Source records -
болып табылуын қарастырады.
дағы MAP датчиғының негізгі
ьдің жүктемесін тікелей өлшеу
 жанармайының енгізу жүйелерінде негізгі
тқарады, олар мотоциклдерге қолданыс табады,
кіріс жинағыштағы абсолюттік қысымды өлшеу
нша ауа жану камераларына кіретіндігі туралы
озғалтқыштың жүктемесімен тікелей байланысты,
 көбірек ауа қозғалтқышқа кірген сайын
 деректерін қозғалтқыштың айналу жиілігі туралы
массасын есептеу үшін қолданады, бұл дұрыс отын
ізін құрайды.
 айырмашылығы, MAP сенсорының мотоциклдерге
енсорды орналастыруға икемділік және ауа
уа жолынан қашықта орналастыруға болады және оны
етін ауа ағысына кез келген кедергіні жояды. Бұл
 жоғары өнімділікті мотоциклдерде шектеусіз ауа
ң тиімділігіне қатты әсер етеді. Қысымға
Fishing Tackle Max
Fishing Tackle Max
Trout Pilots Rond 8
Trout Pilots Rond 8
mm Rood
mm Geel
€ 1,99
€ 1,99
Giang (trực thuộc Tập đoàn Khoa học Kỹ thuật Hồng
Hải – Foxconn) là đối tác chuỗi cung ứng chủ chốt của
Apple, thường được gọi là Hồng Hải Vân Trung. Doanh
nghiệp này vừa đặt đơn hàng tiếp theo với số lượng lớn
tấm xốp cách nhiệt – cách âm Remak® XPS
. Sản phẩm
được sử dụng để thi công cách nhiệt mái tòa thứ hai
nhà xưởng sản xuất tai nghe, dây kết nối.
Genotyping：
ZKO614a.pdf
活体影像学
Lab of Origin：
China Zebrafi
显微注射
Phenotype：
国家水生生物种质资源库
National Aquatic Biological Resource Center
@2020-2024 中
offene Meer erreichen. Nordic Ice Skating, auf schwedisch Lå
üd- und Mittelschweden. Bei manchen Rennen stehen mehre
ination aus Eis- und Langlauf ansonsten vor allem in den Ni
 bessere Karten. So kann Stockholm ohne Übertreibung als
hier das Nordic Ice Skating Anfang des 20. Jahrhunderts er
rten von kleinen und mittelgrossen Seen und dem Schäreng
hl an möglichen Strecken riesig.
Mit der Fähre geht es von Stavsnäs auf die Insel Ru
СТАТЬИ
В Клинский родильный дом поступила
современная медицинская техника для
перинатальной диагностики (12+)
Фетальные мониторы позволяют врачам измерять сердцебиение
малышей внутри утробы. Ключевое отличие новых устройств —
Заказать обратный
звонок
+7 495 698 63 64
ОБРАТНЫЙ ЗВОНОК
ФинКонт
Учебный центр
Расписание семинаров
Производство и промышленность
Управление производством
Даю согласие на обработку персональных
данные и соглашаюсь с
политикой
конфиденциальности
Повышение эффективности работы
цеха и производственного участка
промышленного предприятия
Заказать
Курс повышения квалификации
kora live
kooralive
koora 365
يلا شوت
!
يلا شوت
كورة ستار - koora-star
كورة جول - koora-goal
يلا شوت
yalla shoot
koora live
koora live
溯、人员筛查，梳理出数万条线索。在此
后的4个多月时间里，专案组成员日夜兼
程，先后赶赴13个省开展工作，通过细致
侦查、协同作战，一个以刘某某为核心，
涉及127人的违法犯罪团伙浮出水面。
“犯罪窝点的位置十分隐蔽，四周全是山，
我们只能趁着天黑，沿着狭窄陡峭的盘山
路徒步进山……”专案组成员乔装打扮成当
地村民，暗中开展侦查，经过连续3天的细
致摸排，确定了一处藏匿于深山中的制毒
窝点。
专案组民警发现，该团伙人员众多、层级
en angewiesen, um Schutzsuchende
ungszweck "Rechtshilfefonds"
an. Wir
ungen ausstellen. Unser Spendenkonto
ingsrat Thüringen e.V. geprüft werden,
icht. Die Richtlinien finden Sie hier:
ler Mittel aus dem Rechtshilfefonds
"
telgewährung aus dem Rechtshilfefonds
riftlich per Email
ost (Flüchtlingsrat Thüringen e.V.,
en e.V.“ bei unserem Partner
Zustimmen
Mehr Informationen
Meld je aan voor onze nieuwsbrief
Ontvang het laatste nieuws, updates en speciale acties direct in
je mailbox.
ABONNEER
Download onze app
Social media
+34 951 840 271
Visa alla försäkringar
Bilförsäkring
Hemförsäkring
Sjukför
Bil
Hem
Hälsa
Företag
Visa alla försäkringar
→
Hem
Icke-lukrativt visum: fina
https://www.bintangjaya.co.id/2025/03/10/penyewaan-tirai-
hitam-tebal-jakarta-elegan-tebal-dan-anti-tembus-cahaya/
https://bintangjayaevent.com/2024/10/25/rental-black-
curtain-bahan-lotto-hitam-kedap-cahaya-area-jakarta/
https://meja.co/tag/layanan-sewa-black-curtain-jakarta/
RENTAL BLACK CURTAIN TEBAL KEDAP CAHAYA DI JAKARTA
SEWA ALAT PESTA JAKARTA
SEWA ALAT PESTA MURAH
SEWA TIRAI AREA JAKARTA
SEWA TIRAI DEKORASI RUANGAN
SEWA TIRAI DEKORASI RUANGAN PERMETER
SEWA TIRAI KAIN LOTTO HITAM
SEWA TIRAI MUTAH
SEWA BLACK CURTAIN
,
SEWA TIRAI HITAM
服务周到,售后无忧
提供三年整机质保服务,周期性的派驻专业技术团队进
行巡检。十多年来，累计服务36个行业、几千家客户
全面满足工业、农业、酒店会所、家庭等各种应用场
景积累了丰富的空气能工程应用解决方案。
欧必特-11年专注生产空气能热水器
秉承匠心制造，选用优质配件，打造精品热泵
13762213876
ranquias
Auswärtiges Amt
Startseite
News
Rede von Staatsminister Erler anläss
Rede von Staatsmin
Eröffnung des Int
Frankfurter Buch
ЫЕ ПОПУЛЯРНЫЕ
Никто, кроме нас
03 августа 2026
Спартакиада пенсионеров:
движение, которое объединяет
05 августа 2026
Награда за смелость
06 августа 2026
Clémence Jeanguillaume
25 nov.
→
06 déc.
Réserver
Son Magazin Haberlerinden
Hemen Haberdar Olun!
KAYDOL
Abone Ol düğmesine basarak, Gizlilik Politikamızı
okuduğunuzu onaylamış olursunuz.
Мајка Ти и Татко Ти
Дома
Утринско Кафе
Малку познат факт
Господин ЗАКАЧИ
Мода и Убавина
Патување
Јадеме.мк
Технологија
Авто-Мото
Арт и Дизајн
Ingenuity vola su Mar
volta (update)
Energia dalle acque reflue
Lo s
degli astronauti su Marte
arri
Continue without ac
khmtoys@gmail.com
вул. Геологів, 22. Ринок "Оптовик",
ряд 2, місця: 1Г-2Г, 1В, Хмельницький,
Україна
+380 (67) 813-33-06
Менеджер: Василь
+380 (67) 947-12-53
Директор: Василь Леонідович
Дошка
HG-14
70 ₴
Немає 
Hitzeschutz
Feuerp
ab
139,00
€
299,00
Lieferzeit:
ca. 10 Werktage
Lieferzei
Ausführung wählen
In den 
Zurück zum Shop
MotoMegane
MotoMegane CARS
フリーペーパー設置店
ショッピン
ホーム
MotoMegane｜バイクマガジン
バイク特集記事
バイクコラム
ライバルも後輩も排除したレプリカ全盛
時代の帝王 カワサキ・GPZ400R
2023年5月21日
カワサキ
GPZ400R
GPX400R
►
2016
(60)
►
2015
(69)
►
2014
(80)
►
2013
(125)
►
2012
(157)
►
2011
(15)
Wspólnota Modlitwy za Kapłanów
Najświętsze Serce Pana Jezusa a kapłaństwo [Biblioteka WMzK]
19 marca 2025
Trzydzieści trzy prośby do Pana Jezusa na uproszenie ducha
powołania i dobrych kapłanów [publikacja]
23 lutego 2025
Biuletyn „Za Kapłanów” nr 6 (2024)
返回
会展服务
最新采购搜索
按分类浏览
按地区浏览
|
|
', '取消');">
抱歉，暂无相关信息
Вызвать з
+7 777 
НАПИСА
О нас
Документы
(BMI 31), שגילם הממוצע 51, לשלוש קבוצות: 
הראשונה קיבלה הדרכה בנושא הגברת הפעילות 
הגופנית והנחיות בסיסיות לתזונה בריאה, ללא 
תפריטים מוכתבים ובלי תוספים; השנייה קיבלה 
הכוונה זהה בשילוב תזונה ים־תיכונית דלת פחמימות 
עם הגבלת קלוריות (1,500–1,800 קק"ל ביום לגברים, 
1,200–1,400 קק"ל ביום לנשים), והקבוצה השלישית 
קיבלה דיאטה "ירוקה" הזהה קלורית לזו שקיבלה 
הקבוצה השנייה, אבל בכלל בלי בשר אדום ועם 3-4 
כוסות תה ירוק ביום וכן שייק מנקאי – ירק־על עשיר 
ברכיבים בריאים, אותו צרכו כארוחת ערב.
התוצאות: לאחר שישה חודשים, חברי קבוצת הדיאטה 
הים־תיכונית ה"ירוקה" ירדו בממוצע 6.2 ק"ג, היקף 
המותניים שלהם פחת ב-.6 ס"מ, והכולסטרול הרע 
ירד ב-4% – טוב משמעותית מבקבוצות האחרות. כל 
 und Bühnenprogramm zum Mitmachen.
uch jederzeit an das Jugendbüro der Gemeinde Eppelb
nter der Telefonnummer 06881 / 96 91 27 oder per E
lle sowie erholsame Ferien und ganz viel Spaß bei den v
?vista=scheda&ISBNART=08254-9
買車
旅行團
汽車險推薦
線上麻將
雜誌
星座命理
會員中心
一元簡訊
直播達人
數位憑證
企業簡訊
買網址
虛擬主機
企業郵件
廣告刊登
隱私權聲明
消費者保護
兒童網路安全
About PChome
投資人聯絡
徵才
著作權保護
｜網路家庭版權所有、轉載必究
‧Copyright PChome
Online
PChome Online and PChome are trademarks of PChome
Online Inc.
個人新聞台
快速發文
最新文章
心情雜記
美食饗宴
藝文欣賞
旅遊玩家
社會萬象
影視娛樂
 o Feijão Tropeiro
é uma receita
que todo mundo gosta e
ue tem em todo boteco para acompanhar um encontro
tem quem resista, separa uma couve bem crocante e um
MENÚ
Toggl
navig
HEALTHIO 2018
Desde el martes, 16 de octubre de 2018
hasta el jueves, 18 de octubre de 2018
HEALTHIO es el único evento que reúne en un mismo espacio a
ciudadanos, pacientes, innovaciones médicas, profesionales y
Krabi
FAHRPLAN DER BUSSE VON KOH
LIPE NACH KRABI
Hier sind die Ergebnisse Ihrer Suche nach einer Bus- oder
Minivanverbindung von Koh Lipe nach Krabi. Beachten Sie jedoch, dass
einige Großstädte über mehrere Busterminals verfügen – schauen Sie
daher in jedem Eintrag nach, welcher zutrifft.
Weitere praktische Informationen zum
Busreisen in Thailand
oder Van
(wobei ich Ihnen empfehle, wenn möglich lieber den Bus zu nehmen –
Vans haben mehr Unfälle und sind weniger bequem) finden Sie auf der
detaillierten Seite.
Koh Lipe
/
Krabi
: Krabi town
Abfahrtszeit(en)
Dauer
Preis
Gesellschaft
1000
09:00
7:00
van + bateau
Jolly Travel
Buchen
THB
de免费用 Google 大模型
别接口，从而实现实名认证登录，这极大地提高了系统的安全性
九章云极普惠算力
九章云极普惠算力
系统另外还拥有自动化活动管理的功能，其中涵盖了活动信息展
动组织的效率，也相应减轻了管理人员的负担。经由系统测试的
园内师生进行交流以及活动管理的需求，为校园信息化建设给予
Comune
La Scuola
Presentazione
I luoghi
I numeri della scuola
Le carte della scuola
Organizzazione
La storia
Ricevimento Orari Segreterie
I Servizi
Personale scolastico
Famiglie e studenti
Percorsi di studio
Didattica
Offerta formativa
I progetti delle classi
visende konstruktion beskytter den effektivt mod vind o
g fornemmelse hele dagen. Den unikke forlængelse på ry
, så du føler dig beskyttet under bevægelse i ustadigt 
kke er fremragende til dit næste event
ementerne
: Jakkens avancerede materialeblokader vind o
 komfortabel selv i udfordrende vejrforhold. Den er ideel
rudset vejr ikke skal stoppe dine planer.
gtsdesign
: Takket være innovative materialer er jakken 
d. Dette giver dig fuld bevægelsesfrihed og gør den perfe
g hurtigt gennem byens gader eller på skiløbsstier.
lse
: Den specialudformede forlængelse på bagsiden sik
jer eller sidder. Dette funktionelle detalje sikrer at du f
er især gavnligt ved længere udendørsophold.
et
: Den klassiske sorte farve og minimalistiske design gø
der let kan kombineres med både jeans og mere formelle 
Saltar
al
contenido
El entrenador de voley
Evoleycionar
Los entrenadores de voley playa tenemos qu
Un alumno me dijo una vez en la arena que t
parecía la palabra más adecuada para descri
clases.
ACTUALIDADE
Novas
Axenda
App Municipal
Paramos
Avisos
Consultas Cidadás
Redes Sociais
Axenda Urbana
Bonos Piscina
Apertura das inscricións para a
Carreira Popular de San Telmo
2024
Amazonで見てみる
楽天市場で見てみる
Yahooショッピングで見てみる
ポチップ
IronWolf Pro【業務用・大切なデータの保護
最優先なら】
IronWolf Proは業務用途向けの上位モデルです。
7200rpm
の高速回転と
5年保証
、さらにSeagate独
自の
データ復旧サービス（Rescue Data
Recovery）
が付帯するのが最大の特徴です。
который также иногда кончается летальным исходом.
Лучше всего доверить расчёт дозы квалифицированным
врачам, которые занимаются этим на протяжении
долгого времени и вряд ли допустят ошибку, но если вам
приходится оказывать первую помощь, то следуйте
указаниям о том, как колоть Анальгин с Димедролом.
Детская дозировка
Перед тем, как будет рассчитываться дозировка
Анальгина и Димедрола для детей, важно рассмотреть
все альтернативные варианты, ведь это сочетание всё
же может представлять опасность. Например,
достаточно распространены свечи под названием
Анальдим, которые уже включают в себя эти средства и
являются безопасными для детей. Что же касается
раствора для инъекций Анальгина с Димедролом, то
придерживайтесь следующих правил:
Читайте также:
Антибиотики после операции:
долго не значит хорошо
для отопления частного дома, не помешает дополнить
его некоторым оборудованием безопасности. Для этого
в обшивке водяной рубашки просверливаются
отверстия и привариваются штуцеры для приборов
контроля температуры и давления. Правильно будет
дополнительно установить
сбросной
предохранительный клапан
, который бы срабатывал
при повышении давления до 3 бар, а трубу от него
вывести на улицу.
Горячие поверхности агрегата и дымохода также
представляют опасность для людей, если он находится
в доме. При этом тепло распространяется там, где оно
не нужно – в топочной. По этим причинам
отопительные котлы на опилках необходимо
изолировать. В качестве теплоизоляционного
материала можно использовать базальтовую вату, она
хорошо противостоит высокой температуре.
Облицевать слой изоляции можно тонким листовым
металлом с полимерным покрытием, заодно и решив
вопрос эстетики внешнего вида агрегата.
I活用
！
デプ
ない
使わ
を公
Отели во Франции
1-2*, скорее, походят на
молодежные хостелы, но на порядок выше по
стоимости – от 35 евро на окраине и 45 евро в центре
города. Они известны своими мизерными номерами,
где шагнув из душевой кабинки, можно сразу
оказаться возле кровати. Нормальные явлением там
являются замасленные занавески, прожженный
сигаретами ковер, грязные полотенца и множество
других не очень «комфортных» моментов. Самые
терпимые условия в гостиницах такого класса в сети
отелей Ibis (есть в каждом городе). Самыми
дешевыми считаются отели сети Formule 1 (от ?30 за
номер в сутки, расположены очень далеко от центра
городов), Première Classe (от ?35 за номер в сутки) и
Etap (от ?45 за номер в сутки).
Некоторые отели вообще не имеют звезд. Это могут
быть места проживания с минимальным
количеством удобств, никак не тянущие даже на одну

Action item - Your answer must be the lines from the first line of the records through the line containing "được sử dụng", copied exactly.

Output -
болып табылуын қарастырады.
дағы MAP датчиғының негізгі
ьдің жүктемесін тікелей өлшеу
 жанармайының енгізу жүйелерінде негізгі
тқарады, олар мотоциклдерге қолданыс табады,
кіріс жинағыштағы абсолюттік қысымды өлшеу
нша ауа жану камераларына кіретіндігі туралы
озғалтқыштың жүктемесімен тікелей байланысты,
 көбірек ауа қозғалтқышқа кірген сайын
 деректерін қозғалтқыштың айналу жиілігі туралы
массасын есептеу үшін қолданады, бұл дұрыс отын
ізін құрайды.
 айырмашылығы, MAP сенсорының мотоциклдерге
енсорды орналастыруға икемділік және ауа
уа жолынан қашықта орналастыруға болады және оны
етін ауа ағысына кез келген кедергіні жояды. Бұл
 жоғары өнімділікті мотоциклдерде шектеусіз ауа
ң тиімділігіне қатты әсер етеді. Қысымға
Fishing Tackle Max
Fishing Tackle Max
Trout Pilots Rond 8
Trout Pilots Rond 8
mm Rood
mm Geel
€ 1,99
€ 1,99
Giang (trực thuộc Tập đoàn Khoa học Kỹ thuật Hồng
Hải – Foxconn) là đối tác chuỗi cung ứng chủ chốt của
Apple, thường được gọi là Hồng Hải Vân Trung. Doanh
nghiệp này vừa đặt đơn hàng tiếp theo với số lượng lớn
tấm xốp cách nhiệt – cách âm Remak® XPS
. Sản phẩm
được sử dụng để thi công cách nhiệt mái tòa thứ hai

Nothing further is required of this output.